STREAM is important, he notes, because it used the pharmacoinvasive strategy recommended by current practice guidelines. Dr. Bates questions why the study authors fail to include the 1-year composite primary endpoint and the other secondary endpoint results (shock, heart failure, reinfarction) in the new report, but applauds their efforts to amend the tenecteplase protocol, noting that while 3 ICH events occurred in patients aged 75 years and older prior to the amendment, there were no cases once the risk was recognized and the dose was halved.

“Although efficacy has not been proven, safety is paramount in this age group, so fibrinolytic treatment protocols should emphasize these dose reductions for tenecteplase, clopidogrel, and enoxaparin in patients 75 years of age,” Dr. Bates writes. “Hopefully, this will encourage the treatment of more elderly patients who have previously been denied the potential benefits of reperfusion therapy because of the real concern about the increased risk for ICH.”

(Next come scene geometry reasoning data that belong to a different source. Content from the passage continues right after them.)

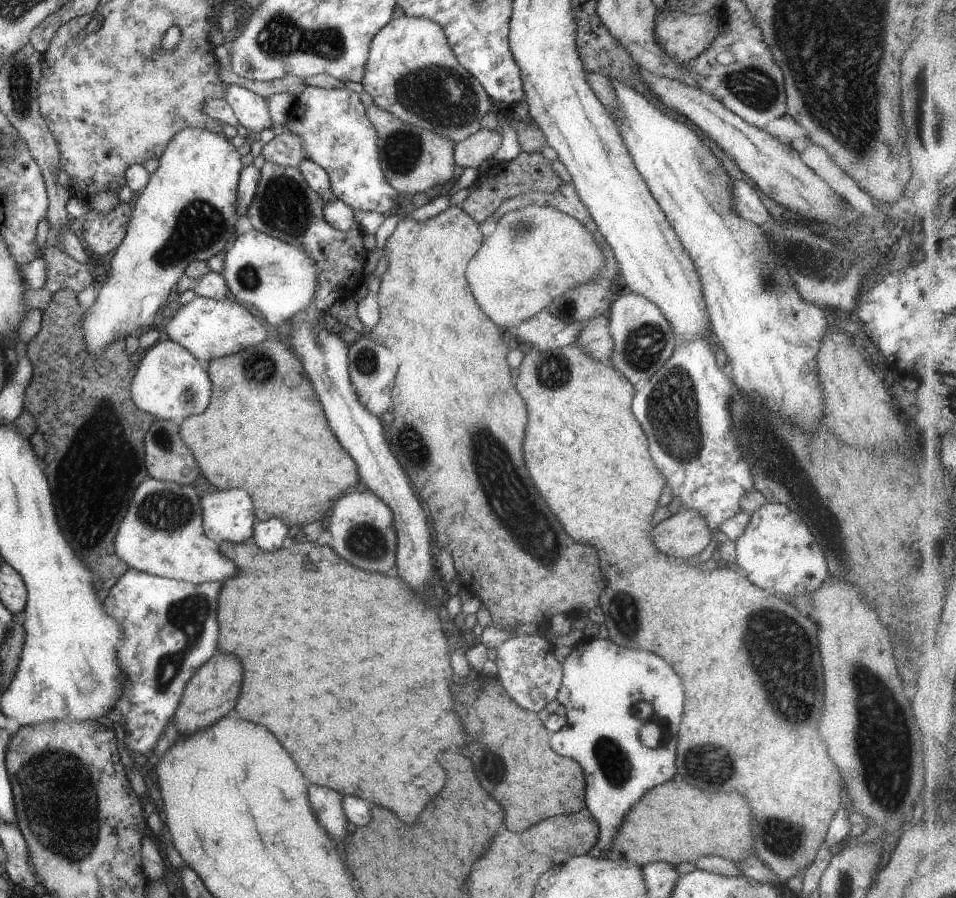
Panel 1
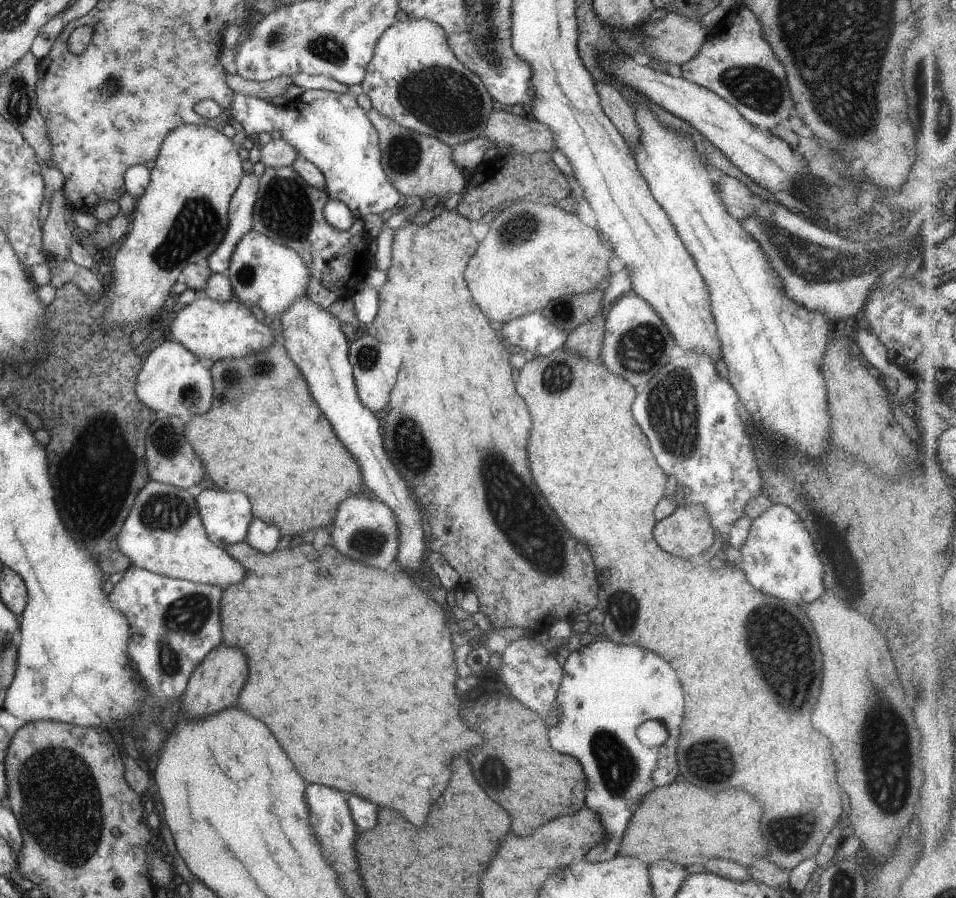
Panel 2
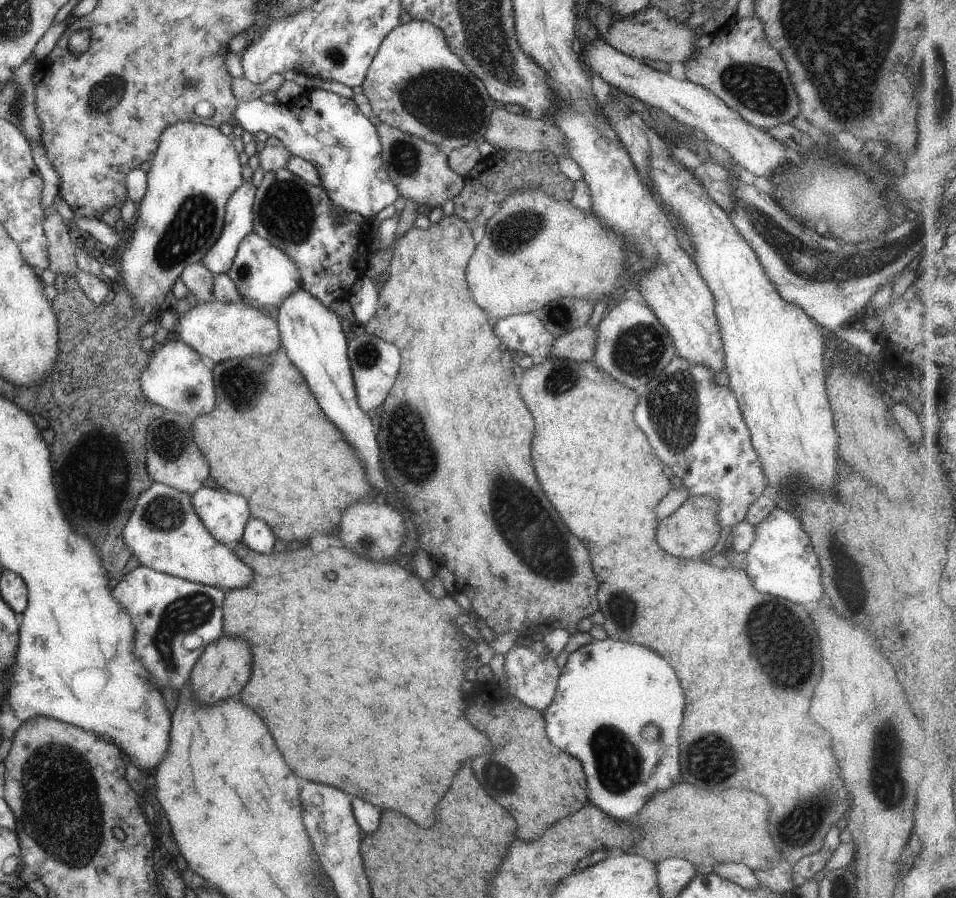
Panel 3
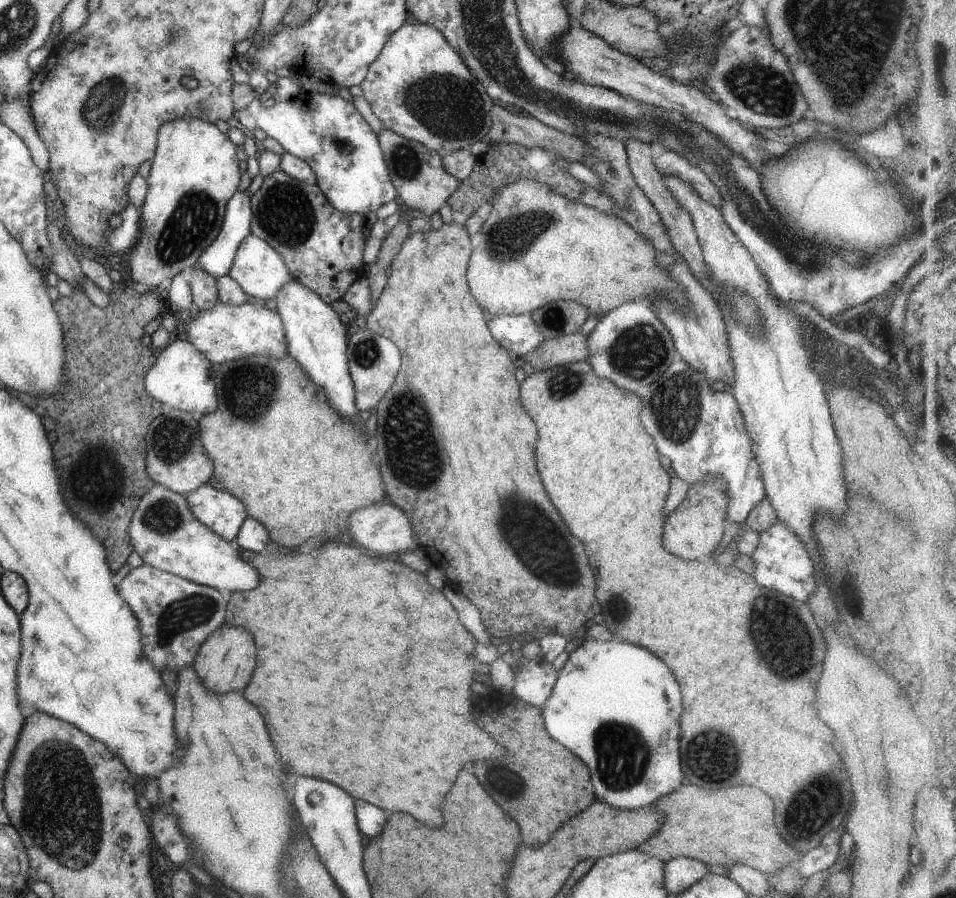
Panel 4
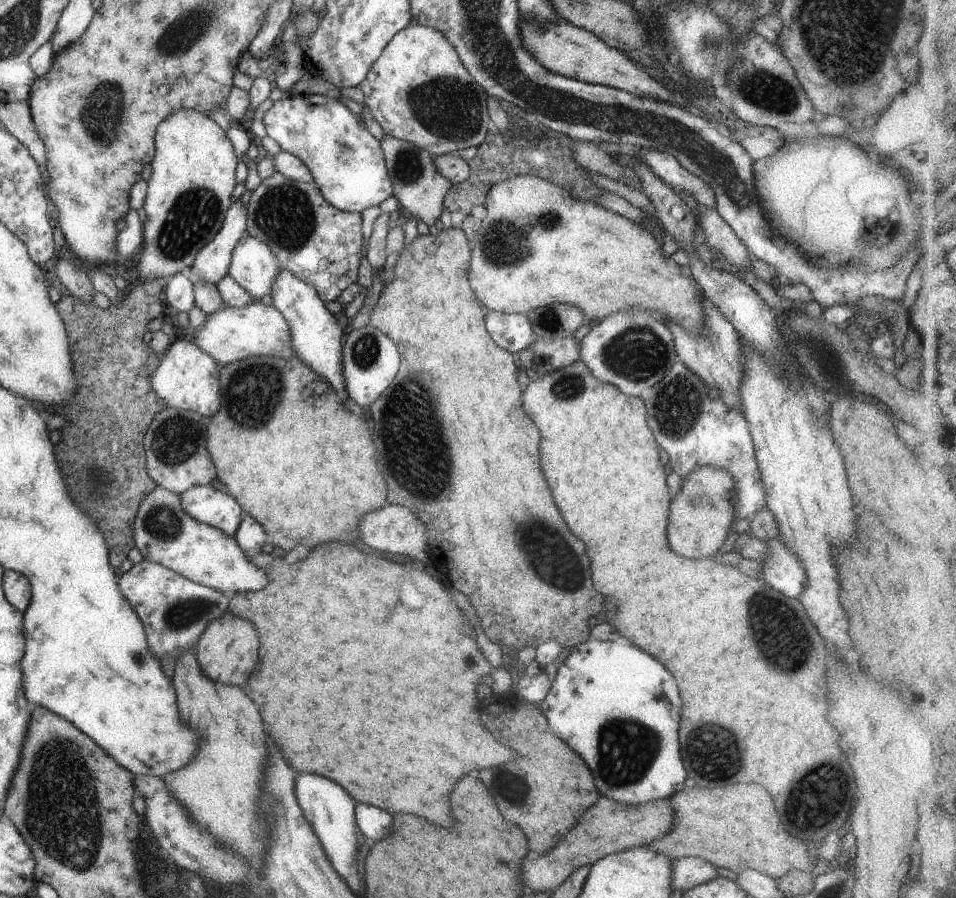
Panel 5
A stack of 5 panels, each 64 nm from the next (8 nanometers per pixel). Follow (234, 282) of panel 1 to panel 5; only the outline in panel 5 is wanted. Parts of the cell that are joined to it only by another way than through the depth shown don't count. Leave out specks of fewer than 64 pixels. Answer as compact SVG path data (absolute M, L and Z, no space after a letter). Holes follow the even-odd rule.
M250 235L238 240L232 252L229 275L255 300L272 292L280 270L283 268L267 244Z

The study authors note that a formal recommendation regarding tenecteplase dosing “awaits further analyses from this trial as well as future studies to come.”

 


Sources:
  1. Sinnaeve PR, Armstrong PW, Gershlick AH, et al. STEMI patients randomized to a pharmaco-invasive strategy or primary PCI: the STREAM 1-year mortality follow-up. Circulation. 2014;Epub ahead of print.
  2. Bates ER. The evolution from fibrinolytic therapy to a fibrinolytic strategy for patients with ST-segment elevation myocardial infarction [editorial]. Circulation. 2014;Epub ahead of print. 

Disclosures:

  • The STREAM study is funded by Boehringer Ingelheim.
  • Dr. Van de Werf reports receiving grants, consultancy fees, travel, and lecture fees from Boehringer Ingelheim.
  • Dr. Bates reports no relevant conflicts of interest.